start Available data

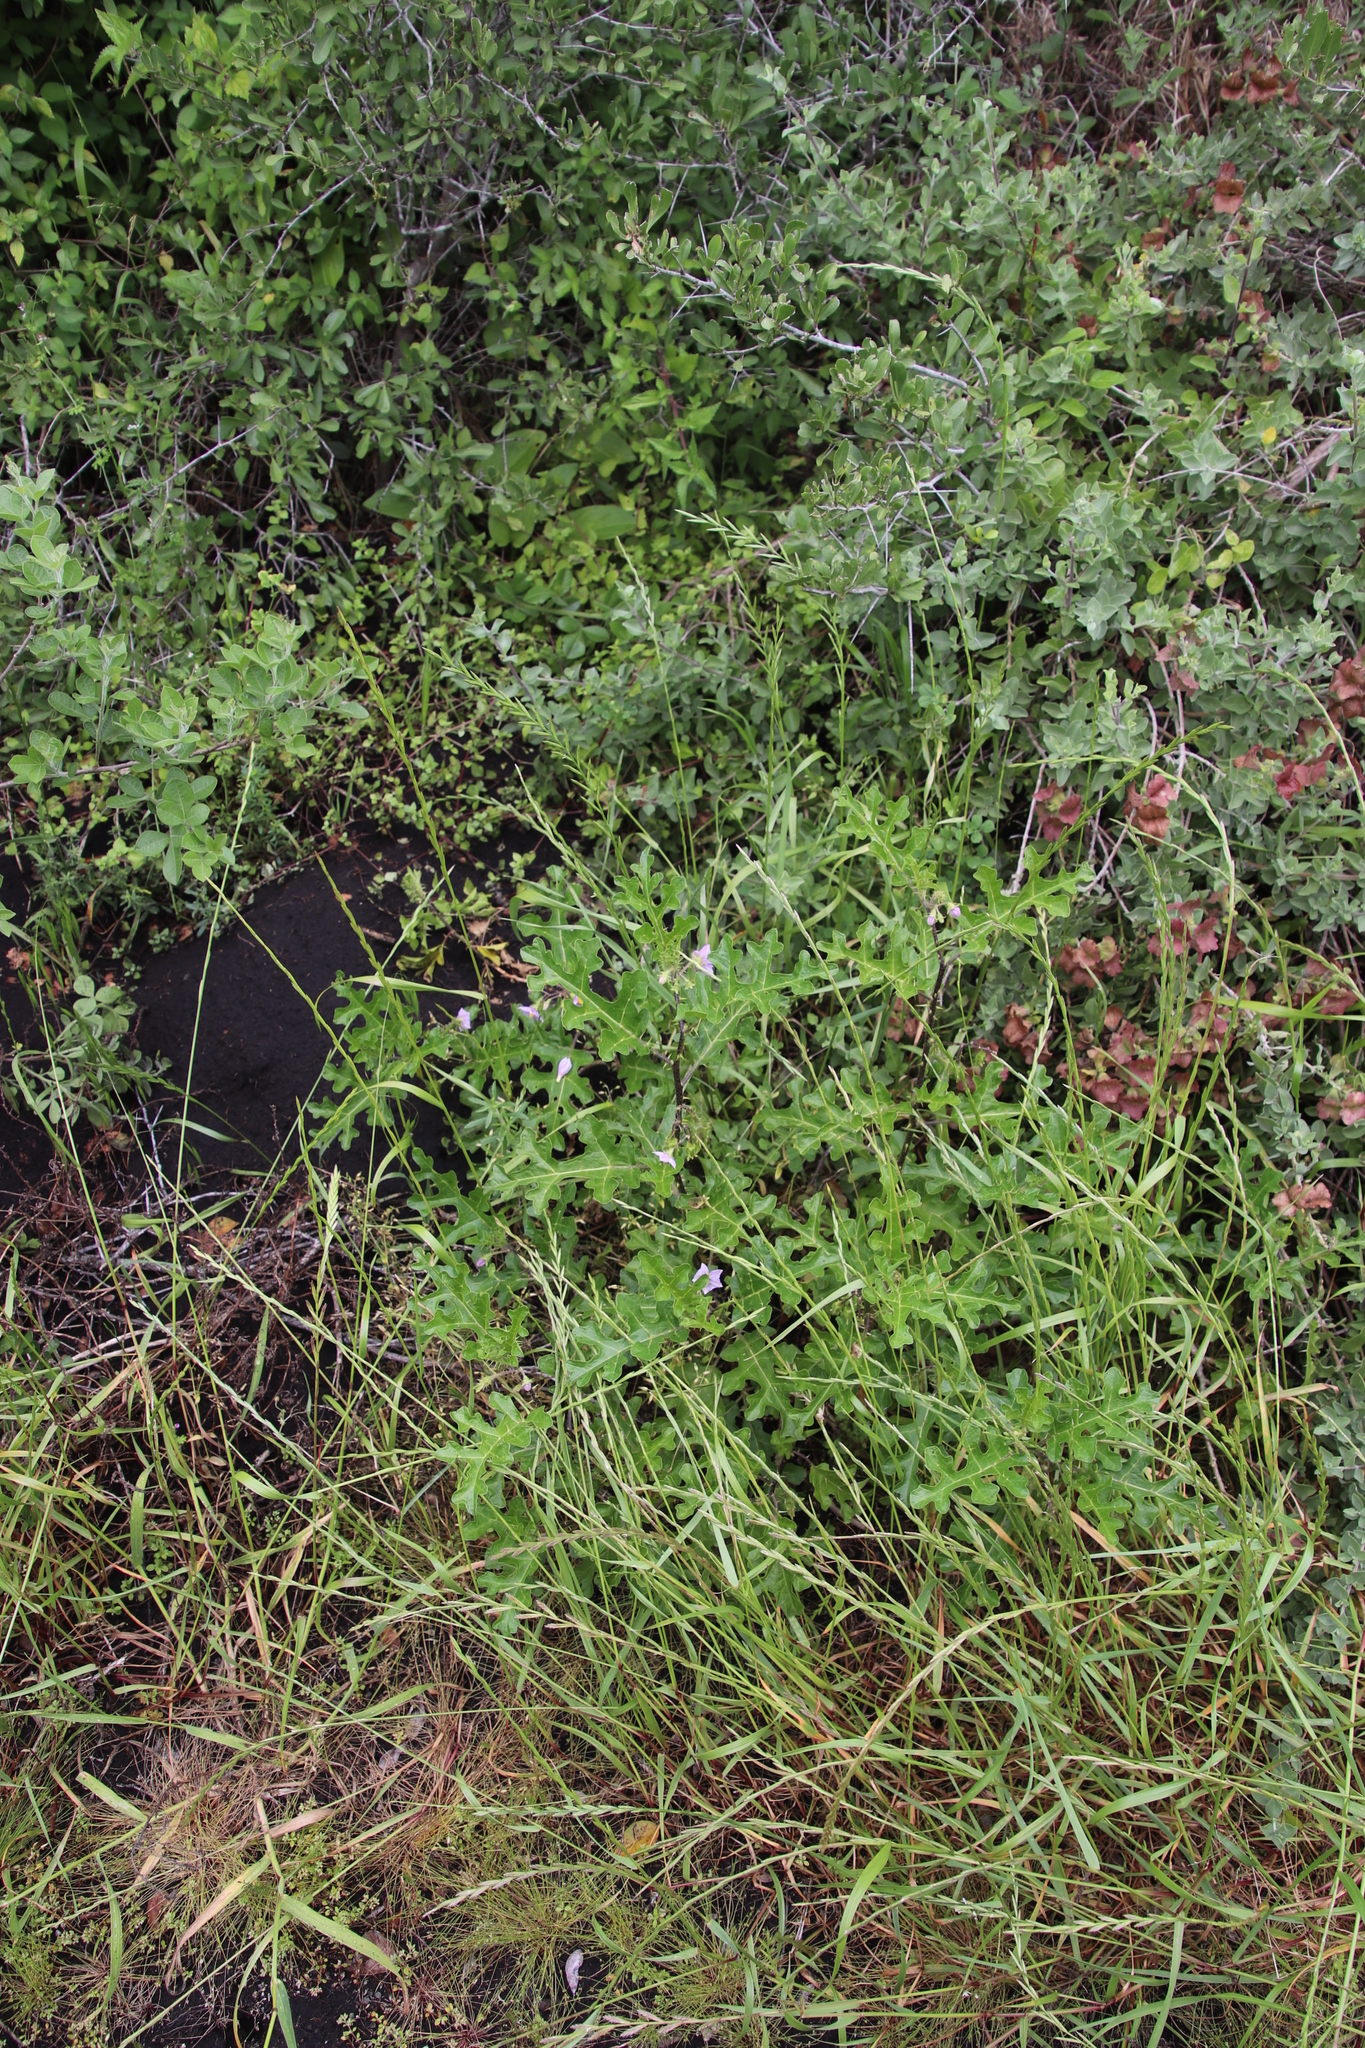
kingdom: Plantae
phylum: Tracheophyta
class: Magnoliopsida
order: Solanales
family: Solanaceae
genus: Solanum
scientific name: Solanum linnaeanum
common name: Nightshade
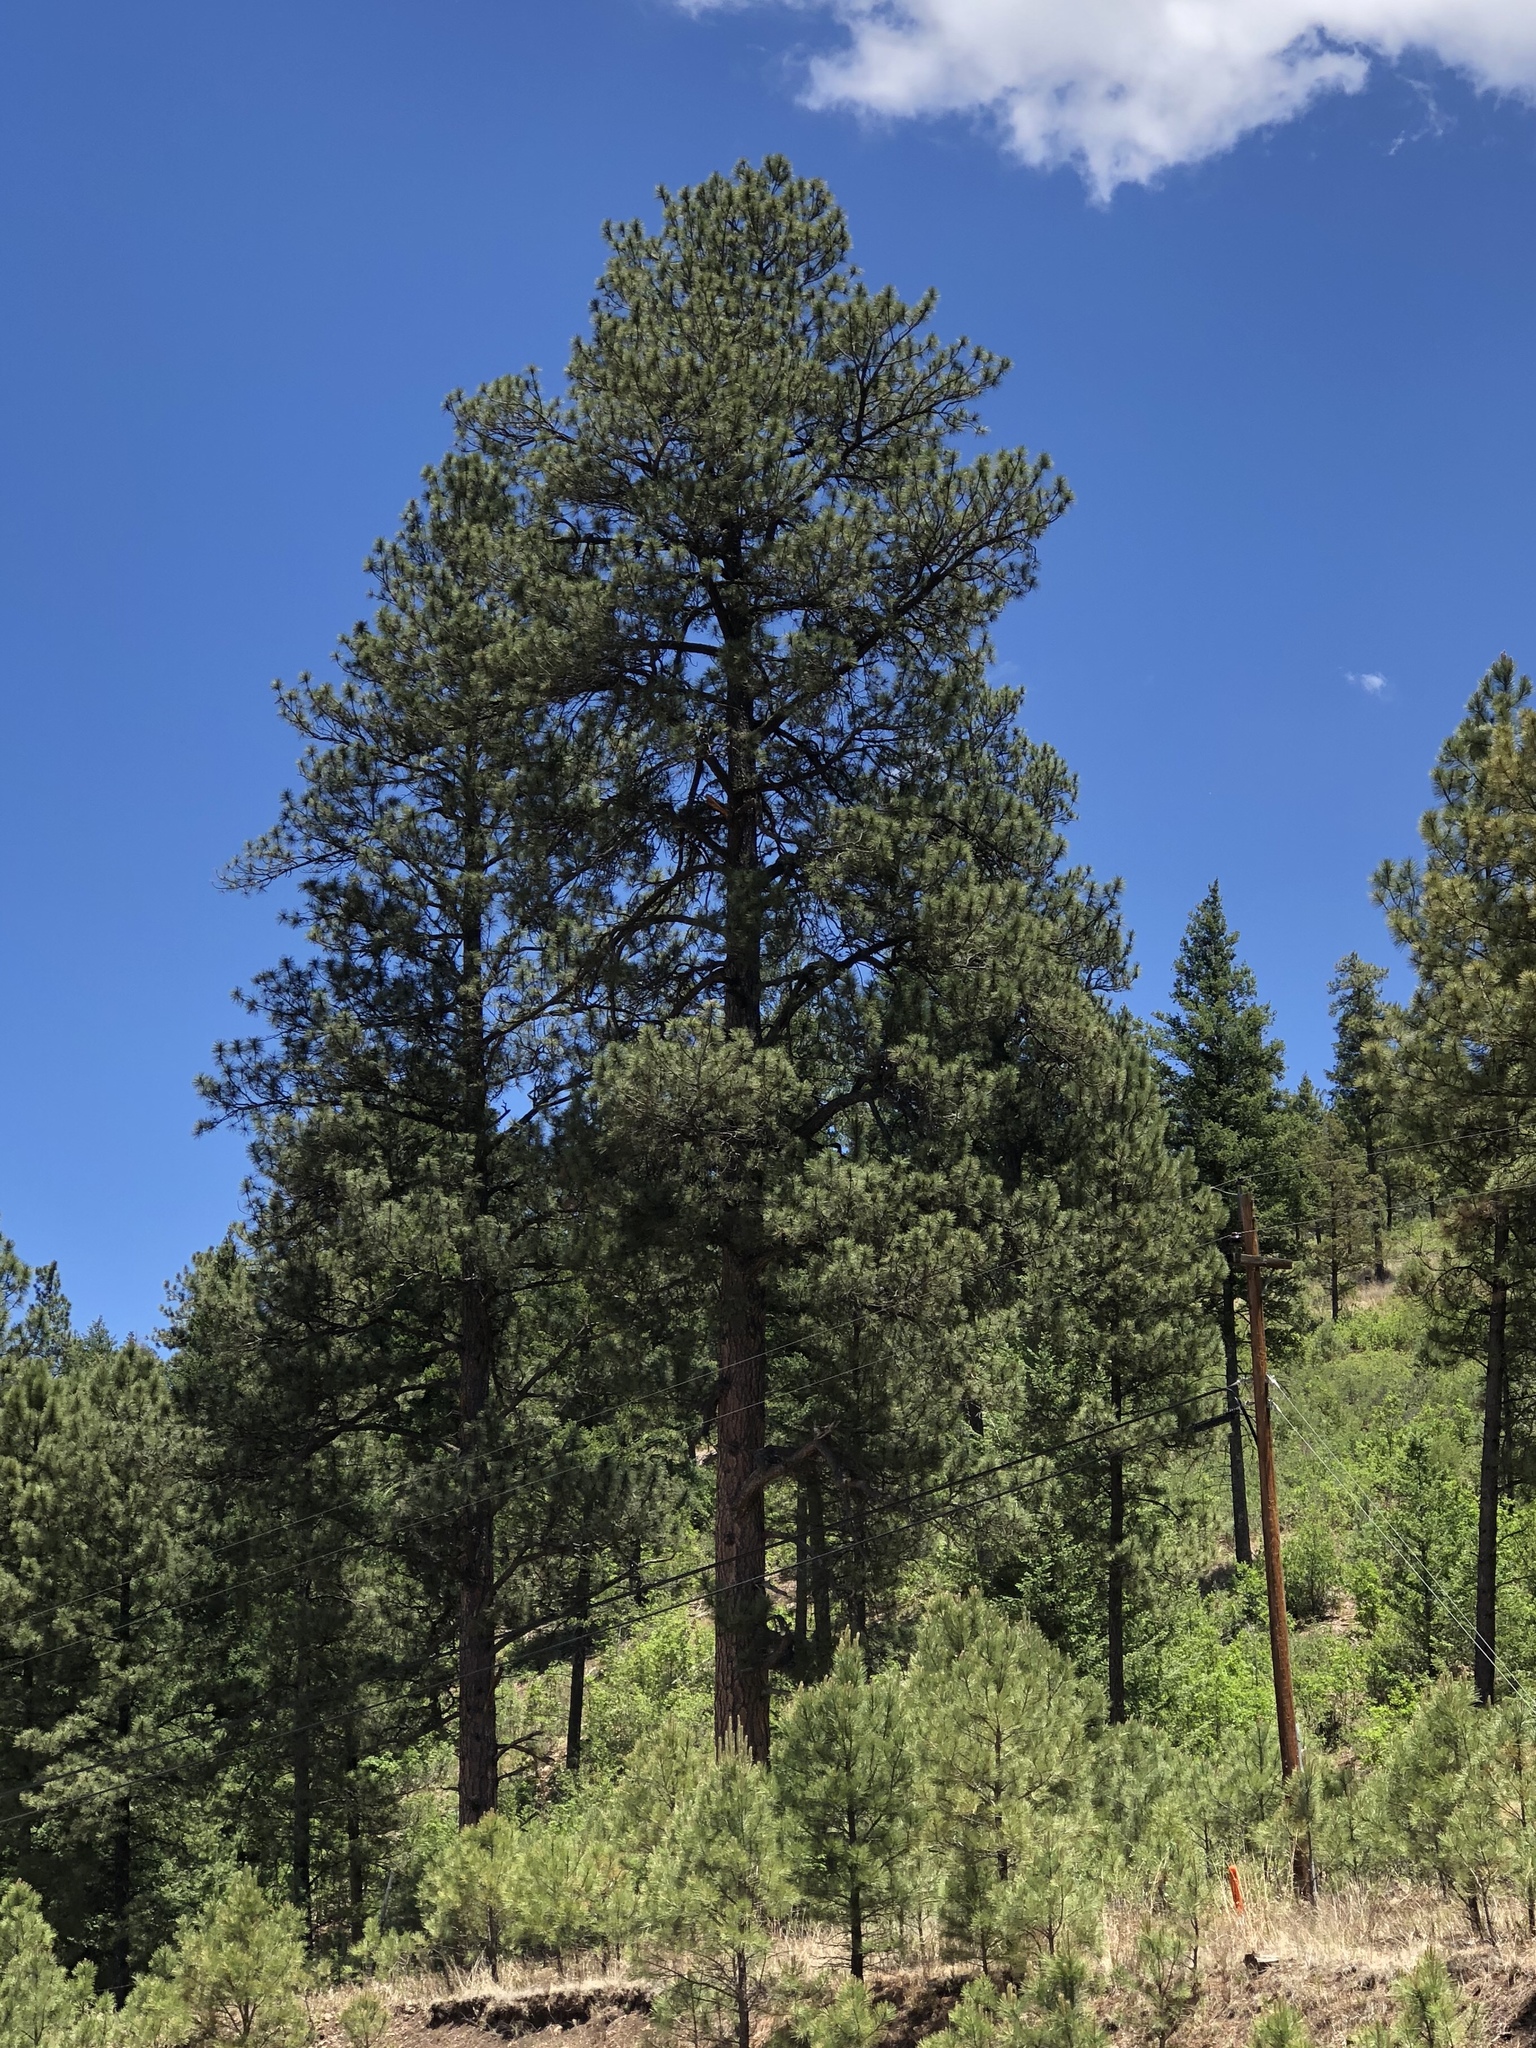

end Available data

- **Your instructions**
Present every line of the records above as a Markdown table with two columns, Row for a running number and Line for the text, and omit any blank lines. Leave the pictures out of the table.

- **Solution**
| Row | Line |
|---|---|
| 1 | kingdom: Plantae |
| 2 | phylum: Tracheophyta |
| 3 | class: Magnoliopsida |
| 4 | order: Solanales |
| 5 | family: Solanaceae |
| 6 | genus: Solanum |
| 7 | scientific name: Solanum linnaeanum |
| 8 | common name: Nightshade |